**PROBLEMS AND TASKS**
• A. In the forum thread on imagining places, what does Konstanz call a writer's best friend?
• B. Rewrite the stretch from "I wish I could" through "Konstanz (Feb 24, 2012)" in the forum thread on imagining places, putting "rough drawing" in place of "sketch".

== TEXT BLOCK

# Actually imagining places



## Privid (Feb 24, 2012)

The other day I realized I'm awful at actually imagining the places when writing (or reading about). No matter how many words I use, it seems to be one thing to say this is an imaginary city and another to give it true dimension. When world building, I have problems creating brand new places, unless directly ripping off of popular media. Because the question comes: is this literally possible? How would such an object, city be crafted? How are castles generally built? Where were towers built, where markets, how did the houses in a city line up?

Bearing all that in mind sounds awfully complex. You'd need to write out a detailed map if you want a consistent image to use in your stories. In such cases, I'd love to be an artist so I could visually portray places. It just seems too challenging and complex to do through sheer writing. What do you think?


----------



## Kaellpae (Feb 24, 2012)

I actually have trouble with this as well. If I can get a good solid picture in my mind I try to write it like my character would see it.
Maybe my character is going through a city, then he'll take in the sites as he's passing them. If he has a traveling mate with him then keep up some dialogue to keep it from an info dump.

I wish I could draw as well. It'd certainly make describing something easier once I have it on paper as a sketch. I can barely do stick figures.


----------



## Konstanz (Feb 24, 2012)

I know it's hard and I've had similar problems myself. But what you have to remember is that the reader doesn't need a 100% accurate description of a city. Because even if they read it, they'll forget parts and their own imagination will fill them in. And imagination is a writer's best friend. What you have to do is create an atmosphere for your city. Instead of painstakingly describing the streets, just say they are crooked, bustling with activity and that the houses are packed together so tight one ember could burn down the entire city. The reader will immediately think of a typical medieval cities with houses that connect across the street and with beggars and commoners running around on errands. Does the reader really need to know that the second house on the left has a statue next to it? No, unless that statue has a deeper meaning in the story. Just say there are many statues scattered around depicting great heroes like *insert example* and *second example* and many, many more. The reader will fill in the rest.

====
== GIVEN DATA

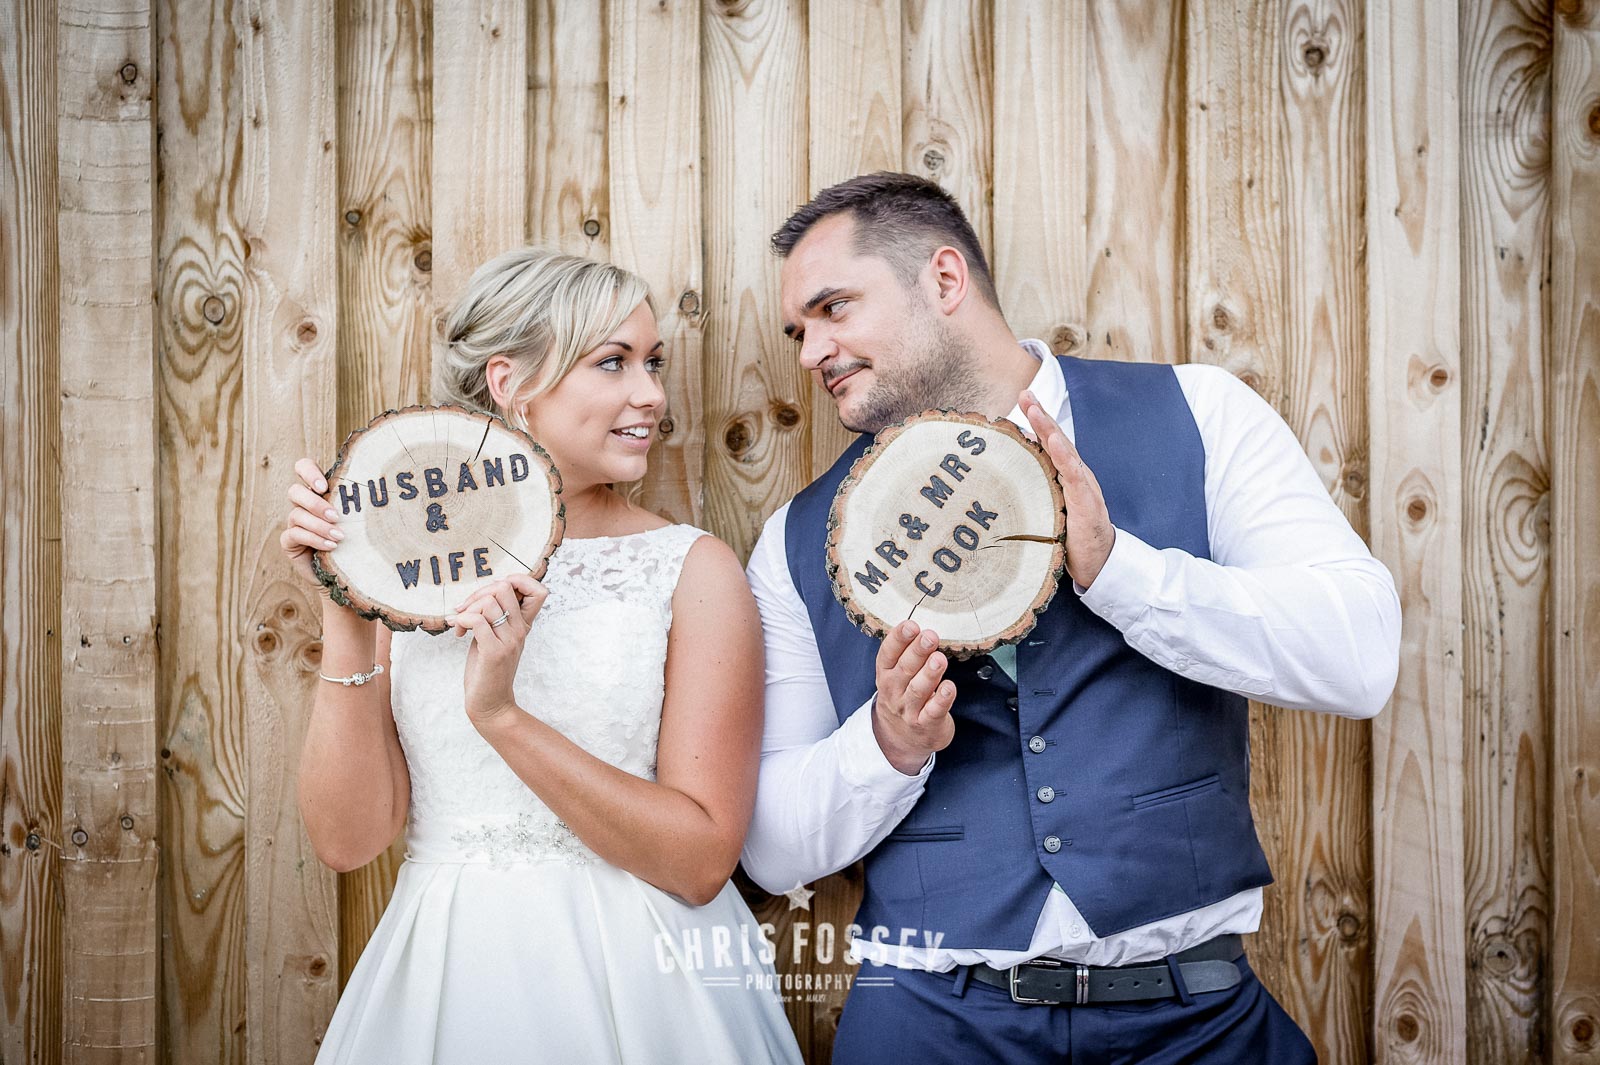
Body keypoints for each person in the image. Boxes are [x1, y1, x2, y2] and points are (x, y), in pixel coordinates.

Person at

====

**SOLUTIONS**
• A. Imagination

• B.
I wish I could draw as well. It'd certainly make describing something easier once I have it on paper as a rough drawing. I can barely do stick figures.


----------



## Konstanz (Feb 24, 2012)